27/12/2019

Tiradas a ferro [Jazz]


JAZZ
DISCOS
PÚBLICO 17 JANEIRO 2004

Sclavis, que tirou retratos-fantasma? Pethman, que tirou do frio a arte de Ellington? Parker, que tirou de si próprio um livro de memórias? Quem tira o jazz da perdição? Ainda há quem lance boas tiradas.

Tiradas a ferro

A noite de Louis Sclavis pode ser de lua nova e jazz apagado, como aconteceu em “Dans la Nuit”, álbum anterior deste músico francês. Mas também lua cheia. Desse álbum para o novo “Napoli’s Walls” a lua mudou de fase e a transição está inscrita no tema de abertura, “Colleur de nuit”. Noite italiana inspirada na obra do artista gráfico Ernest Pignon-Ernest, autor de uma série de esculturas em pedra negra e serigrafias incrustadas nas paredes de prédios antigos de Nápoles. Representações fantasmagóricas e perturbantes, da morte, da Virgem, do Inferno, de ritos ancestrais que evocam os arquétipos da humanidade.
            Sclavis traçou, com base na obra deste artista, o seu próprio filme, iluminado pelos fogos vesuvianos, das mitologias e dos quadros de uma Nápoles vista não através de uma perspetiva realista ou folclórica, mas como “cidade de ficção”. A música contemporânea, a eletrónica, microdivagações de câmara, ópera bufa, teatro de marionetas e citações das tradições musicais e canções napolitanas agitam-se numa dança de fogos-fátuos e sonhos labirínticos que recriam, acima de tudo, arquiteturas da imaginação.
            Como Trovesi (com quem o saxofonista e clarinetista partilha algumas conceções e pontos de fuga sobre o jazz contemporâneo), Sclavis incorpora no seu discurso elementos díspares para os sintetizar numa música tão personalizada como universal. Acompanhado por Vincent Courtois (violoncelo e eletrónica), Médéric Collignon (trompete de bolso, vozes, trompa, percussão, eletrónica) e Hasse Poulsen (guitarra), o livre-pensador francês oferece-nos sarabandas e sinestesias, múltiplos matizes e texturas, que se percorrem como as ruas e vielas da cidade, observada pelos olhos de um estrangeiro. Uma música de “adivinhações modernas”, “aparências” (aqui, o jazz, tal qual as imagens de Ernest, é um “trompe-l’oeil”) e “portas secretas” que nos toca e nos chama para a solidão do esteta que observa e sorve a Beleza como um vinho raro e requintado.
            Da Finlândia não desaguam apenas icebergues formados na geleira ECM. A surpresa escandinava chama-se “The Music of Esa Pethman”, da série “The Modern Sound of Finland”, antologia de temas escritos entre 1964 e 1966 pelo compositor, tenorista (emissão forte, timbre áspero mas apelativo) e flautista Esa Pethman, nascido em 1938.
            A remasterização de 24 bits valoriza os mínimos pormenores de uma música que soube assimilar a arte de Duke Ellington, referência incontornável para este autodidata para quem o mais importante não é a teoria, nem as grandes edificações arquitetónicas, mas a melodia. “Nunca estudei composição.
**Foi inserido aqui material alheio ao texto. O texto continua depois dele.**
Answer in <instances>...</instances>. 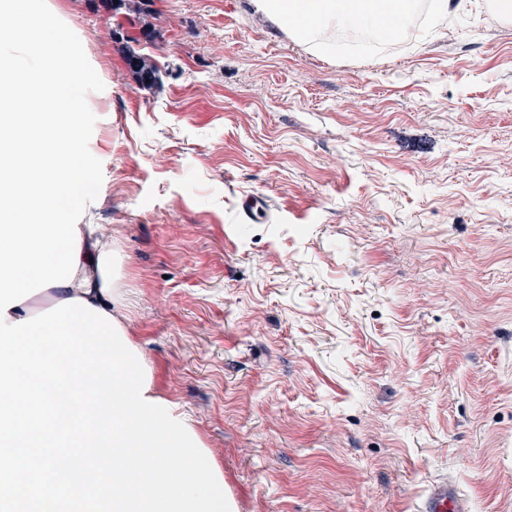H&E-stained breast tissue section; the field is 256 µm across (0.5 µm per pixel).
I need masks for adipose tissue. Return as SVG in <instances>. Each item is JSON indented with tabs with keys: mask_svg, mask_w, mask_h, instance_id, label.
I'll use <instances>...</instances> for the list:
<instances>
[{
	"mask_svg": "<svg viewBox=\"0 0 512 512\" xmlns=\"http://www.w3.org/2000/svg\"><path fill=\"white\" fill-rule=\"evenodd\" d=\"M253 13L317 53L337 48L336 34L370 29L376 46H386L402 34L418 0H250ZM80 264L71 283L44 290L50 304L79 297L97 309L118 315L122 305L112 268L116 256L98 229L81 235Z\"/></svg>",
	"mask_w": 512,
	"mask_h": 512,
	"instance_id": "1",
	"label": "adipose tissue"
}]
</instances>
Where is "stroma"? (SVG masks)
I'll list each match as a JSON object with an SVG mask.
<instances>
[{
	"label": "stroma",
	"mask_w": 512,
	"mask_h": 512,
	"mask_svg": "<svg viewBox=\"0 0 512 512\" xmlns=\"http://www.w3.org/2000/svg\"><path fill=\"white\" fill-rule=\"evenodd\" d=\"M99 2L47 0L105 85L85 220L236 512H416L441 481L512 512V24L460 0L370 63L154 0L148 91ZM124 60L129 70L143 87L151 89L161 85V70L151 56L128 44ZM134 60H137V63H134Z\"/></svg>",
	"instance_id": "stroma-1"
}]
</instances>
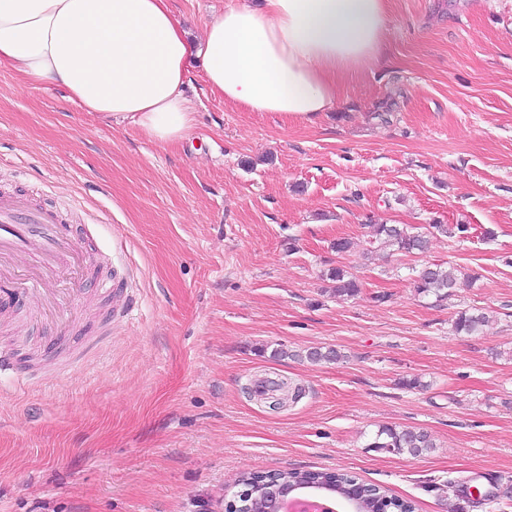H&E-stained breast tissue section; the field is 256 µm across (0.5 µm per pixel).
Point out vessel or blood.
<instances>
[{"mask_svg":"<svg viewBox=\"0 0 512 512\" xmlns=\"http://www.w3.org/2000/svg\"><path fill=\"white\" fill-rule=\"evenodd\" d=\"M79 247L57 210L32 206L20 195H0V296L24 298L31 317L53 314L51 284L73 265ZM127 283L122 272L103 285L119 318L132 310Z\"/></svg>","mask_w":512,"mask_h":512,"instance_id":"1","label":"vessel or blood"}]
</instances>
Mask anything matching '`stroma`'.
I'll list each match as a JSON object with an SVG mask.
<instances>
[{
	"label": "stroma",
	"instance_id": "stroma-1",
	"mask_svg": "<svg viewBox=\"0 0 512 512\" xmlns=\"http://www.w3.org/2000/svg\"><path fill=\"white\" fill-rule=\"evenodd\" d=\"M230 2L172 5L196 41ZM390 4V64L344 82L337 108L243 111L197 60L195 123L164 147L0 66V195L56 206L94 264L133 276L113 323L81 282L75 335L112 326L83 365L57 372L40 324L35 380L0 374V512H224L242 473L285 469L347 471L416 512H512V0ZM434 222L468 230L419 255L371 241ZM431 263L476 279L435 302L413 288ZM335 267L355 298L330 294ZM468 308L492 319L456 335ZM316 347L344 357L307 361ZM263 379L304 395L271 410L246 391ZM385 425L435 446L370 448ZM327 279L331 282V295L336 299L347 300L360 292L358 281L343 268L336 267L329 270Z\"/></svg>",
	"mask_w": 512,
	"mask_h": 512
}]
</instances>
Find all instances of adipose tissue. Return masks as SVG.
I'll list each match as a JSON object with an SVG mask.
<instances>
[{
	"label": "adipose tissue",
	"instance_id": "1",
	"mask_svg": "<svg viewBox=\"0 0 512 512\" xmlns=\"http://www.w3.org/2000/svg\"><path fill=\"white\" fill-rule=\"evenodd\" d=\"M389 5L243 2L206 23L195 45L170 0H0V65L165 145L194 124L183 86L197 57L211 90L246 111L310 122L333 109L344 80L386 61Z\"/></svg>",
	"mask_w": 512,
	"mask_h": 512
}]
</instances>
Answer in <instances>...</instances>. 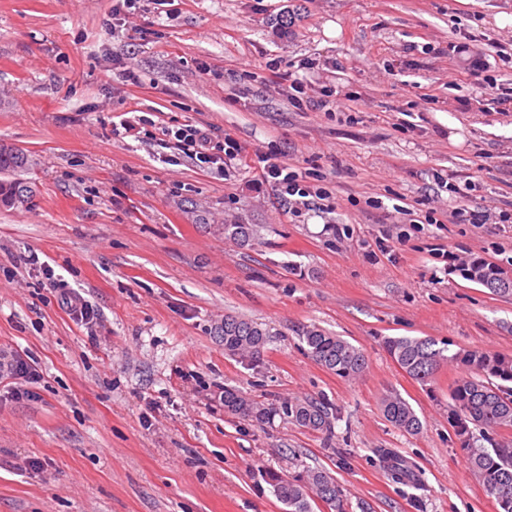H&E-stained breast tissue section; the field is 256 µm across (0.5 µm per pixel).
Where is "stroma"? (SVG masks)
<instances>
[{
	"mask_svg": "<svg viewBox=\"0 0 512 512\" xmlns=\"http://www.w3.org/2000/svg\"><path fill=\"white\" fill-rule=\"evenodd\" d=\"M0 0V141L37 160L23 209L0 207V349L36 362L33 397L0 401V512H285L265 480L329 470L352 512H498L448 421L461 375L410 378L389 336L512 356V297L449 269L448 254L512 268V0ZM294 14L287 33L283 15ZM476 40L487 69L453 53ZM140 77L120 78L124 68ZM302 79L324 108L298 110ZM471 101L461 109V98ZM139 110L142 133L113 122ZM230 136L306 173L329 199L289 218L243 166L198 165L174 132ZM454 175L463 195L439 190ZM487 212L484 224L455 209ZM440 224L424 223L429 211ZM260 227L239 247L223 224ZM94 310L72 319L51 281ZM269 328L248 363L215 326ZM316 324L369 357L355 379L304 354ZM226 387L269 404L320 397L331 436L228 415ZM397 392L422 421L383 416ZM391 448L423 483L393 482ZM385 419L398 430L415 435L422 429V423L413 408L396 392H388L381 401Z\"/></svg>",
	"mask_w": 512,
	"mask_h": 512,
	"instance_id": "35a3bbf8",
	"label": "stroma"
}]
</instances>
Tenho a impressão de que os ensinamentos técnicos apenas reduziriam as minhas composições a estereótipos”, diz. Pediu a um amigo que lhe ensinasse os rudimentos necessários para harmonizar e orquestrar as suas pequenas melodias, por vezes bizarras, de um jazz que nasceu no “hard pop”, se cultivou em Ellington e se expressa em arranjos tão “out” como os de “Shepherd song”, com as suas soluções dignas da caderneta de Raymond Scott.
            Sibelius e os românticos finlandeses atravessam igualmente a música deste compositor um pouco excêntrico, tão à vontade a afirmar que o jazz é, em termos de composição, “uma música limitada”, como, logo a seguir, que este mesmo jazz lhe confere “liberdade em termos rítmicos”, confessando ao mesmo tempo o seu deslumbramento ao ouvir um solo de Charlie Parker ou de Sonny Rollins. Há uma orquestra de passo trocado, swing em contratempo, fagulhas e geada. E “Al Secco”, por si só uma noite inteira de baile e recital da meia-noite.
            Na Bélgica também se faz pela vida. Kris Defoort, de quem já conhecíamos o álbum “Sound Plazza”, volta a estar presente, com um trabalho anterior, de 1999, que junta dois formatos e momentos distintos: “Passages”, no primeiro CD, reúne temas em quarteto (com Mark Turner em destaque no sax tenor), sendo o segundo inteiramente preenchido por cinco “Passages” compostas para uma coreografia de Fatou Traoré e executadas por uma formação instrumental alargada a que o pianista chamou Dreamtime. Neobop cruzado por referências eruditas, uma incisão de Ornette Coleman (“Round trip”) e incursões na atonalidade, no primeiro caso. Uma escrita mais ambiciosa, orquestral e diversificada, no segundo, sem que nela se detetem, porém, sinais de génio. Ou, pelo menos, uma alma com a incandescência da de Esa Pethman.
            No caso de George Schuller e do seu irmão Ed Schuller, a matilha Schulldogs, trata-se antes de mais de um espectro alucinado a correr pelo jazz fora, aos uivos e a arrastar correntes. “Hellbent” junta o baterista e o baixista com Tim Berne e Tony Malaby, respetivamente nos saxofones alto e tenor, dois dos nomes mais requisitados do jazz atual. Recupera-se e cultiva-se a componente performativa e ritual do “free jazz”, o grito, a estridência e a subversão rítmica e harmónica, ainda que um dos temas, “Distant cousin”, pretenda ser uma “reinvenção abstrata” de “Evidence”, de Thelonious Monk. As progressões são orgásticas, partindo da prospeção e do tatear iniciais para o clímax. Caminhos outrora perigosos mas que hoje se percorrem com um sorriso de segurança e reconhecimento nos lábios. Os aventureiros e visionários de antanho não morreram em vão.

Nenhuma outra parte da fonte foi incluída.